Poussez désormais jusqu’au parc royal. Lorsqu’il arrive sur le trône en 1740, Frédéric II se fait construire, sur ses propres plans, une nouvelle résidence. Souverain éclairé, ami des arts et francophile –on raconte même qu’il maîtrisait mieux la langue française que celle allemande–, le roi baptise son château « Sans Souci » : tout un programme ! C’est ici, dans ce chef d’œuvre rococo, que Frédéric le Grand donne ses dîners philosophiques, accompagné de philosophes, peintres et musiciens. Voltaire participera trois années durant à ces soupers dans la grande salle de marbre d’un blanc éclatant. Carl Philippe Emmanuel, le second fils de Bach, jouera de la flûte traversière avec le souverain dans le salon de musique blanc et or. La profusion est de mise dans le décor intérieur comme dans celui extérieur. Laissez vous tenter par une visite…avec des chaussons de feutre : du kitsch jusqu’au bout des pieds ! Dehors, la vue est imprenable : le château jaune domine six terrasses de vignes, d’arbustes, de fleurs et de fontaines. A votre droite, le palais des invités. A votre gauche, la galerie de tableaux qui abrite aujourd’hui des œuvres de maître italiens, flamands et hollandais.
Un parc enchanteur aux demeures fantaisistes
Le Nouveau Palais : tout en profusion ! (Photo. LPJ-Cécile Leclerc)
Continuez votre promenade dans un parc de 290hectares regroupant quelques 400 variétés exotiques, où trônent, ici ou là, héros et dieux de la mythologie gréco-romaine. Arrêtez vous devant le très charmant pavillon chinois aux statues dorées et aux couleurs verte et rosée, miroir de l’enthousiasme de l’Europe baroque pour la culture orientale. Le belvédère de style italien et la maison du dragon, logement du vigneron attitré du roi bâti en 1770, valent également le détour. Quelques mètres plus loin, Frédéric Guillaume IV construit un siècle plus tard son Orangerie à la manière des villas romaines. Mais revenons à Frédéric le Grand : au roi philosophe se substitue souvent le monarque qui entend gouverner seul, le conquérant militaire qui doublera l’étendue de la Prusse en 46 ans de règne. Suite à la Guerre de Sept ans, il compte montrer au monde la puissance et la force de la Prusse en construisant le Nouveau Palais. Comprenant 400 pièces (on est loin des 12 pièces du premier château), la bâtisse surplombe le parc dans un style rococo tardif et surchargé. Un théâtre de plus de 300 places, une salle de la grotte au décor marin opulent : une réelle « fanfaronnade », d’après le roi lui-même. Au château Sans-Souci la grâce, au Nouveau Palais l’extravagance. Les architectures foisonnent à Potsdam, faisant du parc un véritable lieu de rêverie. Une promenade…Sans Souci, on vous dit !
• • • • • • •
(Liste des tâches)
#1 D'après le texte sur Potsdam, combien de pièces compte le Nouveau Palais ?
#2 Poursuivez le texte sur Potsdam à la suite de sa dernière phrase.

(Données fournies)
• • • • • • •
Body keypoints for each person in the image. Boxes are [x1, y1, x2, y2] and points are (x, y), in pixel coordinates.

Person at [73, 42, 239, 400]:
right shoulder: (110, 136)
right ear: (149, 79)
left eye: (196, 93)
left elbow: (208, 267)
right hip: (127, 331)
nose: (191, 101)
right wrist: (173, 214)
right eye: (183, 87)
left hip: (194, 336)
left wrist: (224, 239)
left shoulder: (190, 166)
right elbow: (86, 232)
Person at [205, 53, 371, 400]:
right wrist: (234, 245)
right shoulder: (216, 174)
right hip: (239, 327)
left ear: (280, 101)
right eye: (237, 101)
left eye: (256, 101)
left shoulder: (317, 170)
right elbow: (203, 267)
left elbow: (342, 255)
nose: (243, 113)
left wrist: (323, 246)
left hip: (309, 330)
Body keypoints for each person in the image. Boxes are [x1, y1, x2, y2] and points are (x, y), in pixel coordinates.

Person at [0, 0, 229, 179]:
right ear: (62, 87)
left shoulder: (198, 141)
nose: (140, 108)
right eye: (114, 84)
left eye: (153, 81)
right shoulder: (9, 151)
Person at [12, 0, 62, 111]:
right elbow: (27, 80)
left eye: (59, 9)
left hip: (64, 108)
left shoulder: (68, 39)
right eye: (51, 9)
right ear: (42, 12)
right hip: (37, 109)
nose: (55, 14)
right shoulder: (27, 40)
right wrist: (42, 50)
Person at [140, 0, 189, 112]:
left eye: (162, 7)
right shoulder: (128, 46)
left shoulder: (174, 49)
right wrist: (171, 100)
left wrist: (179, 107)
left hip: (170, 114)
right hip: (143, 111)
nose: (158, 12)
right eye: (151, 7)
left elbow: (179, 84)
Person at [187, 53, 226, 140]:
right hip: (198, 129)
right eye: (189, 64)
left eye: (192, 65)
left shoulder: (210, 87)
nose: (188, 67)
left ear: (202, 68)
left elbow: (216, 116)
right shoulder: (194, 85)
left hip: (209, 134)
• • • • • • •
(Réponses attendues)
#1 Le Nouveau Palais compte 400 pièces.

#2
Cécile Leclerc (www.lepetitjournal.com/berlin.html) 2008
Potsdam, c’est aussi…
- Un p’tit bout de Russie : Suite au Congrès de Vienne de 1815, célébrant la victoire des monarchies européennes contre Napoléon, Frédéric-Guillaume III fait construire 13 maisons de style russe pour loger 26 soldats, cadeau du tsar Nicolas 1er. La colonie russe « Alexandrowka » est aujourd’hui un coin d’évasion au cœur de la forêt. Montez jusqu’au Belvédère (1849) pour avoir un panorama exceptionnel sur la ville et ses environs.
- Le théâtre de la Seconde guerre mondiale : Du 17 juillet au 2 août 1945, les Alliés se réunissent au château Cecilienhof, un pastiche de manoir anglais qui fut le dernier château des Hohenzollern. Les délégations britanniques, américaines et soviétiques s’entendent sur les nouvelles frontières de l’Allemagne, découpée en 4 zones. Les dissensions se font déjà entendre, c’est le début de la guerre froide. Pour visiter la toile de fond du Traité de Potsdam : http://www.spsg.de/index.php?id=126
- L’empire du cinéma allemand: à quelques kilomètres de Potsdam, Babelsberg est la ville où sont nés les plus grands films du cinéma d’avant-guerre. Un grand hall de briques abritait les studios de Fritz Land ou de Josef von Sternberg. C’est là que Marlène Dietrich devint l’Ange Bleu. Aujourd’hui, le site est un parc d’attraction dédié au cinéma. http://www.filmpark-babelsberg.de/index.php?id=254
Informations touristiques : http://www.potsdamtourismus.de/
S7 – Potsdam ou Regional Express DB
Bus “Schlösser Linie” 695 pour aller à Sans-Souci
Informations sur le domaine de Sans-Souci, inscrit d’ailleurs au patrimoine de l’UNESCO : http://www.spsg.de/index.php?id=32
mercredi 17 septembre 2008
PEINTURE (2) – George Grosz, un peintre qui choque
Actuellement exposé à l’Expressionale, George Grosz interpelle. Pionnier du mouvement de la Nouvelle Objectivité, il a mis fin aux effusions sentimentales des expressionnistes, en critiquant fermement la réalité de la République de Weimar. Eléments pour comprendre un peintre rebelle.
L’intensité expressive, l’absence de normes, les couleurs agressives : la Neue Sachlichkeit (Nouvelle Objectivité, Nouveau réalisme) est bien la fille de l’expressionnisme allemand. Mais la Première guerre mondiale ayant ravagé l’Europe et détruit la Prusse confère aux artistes une nouvelle responsabilité politique. Désormais, l’art est une arme.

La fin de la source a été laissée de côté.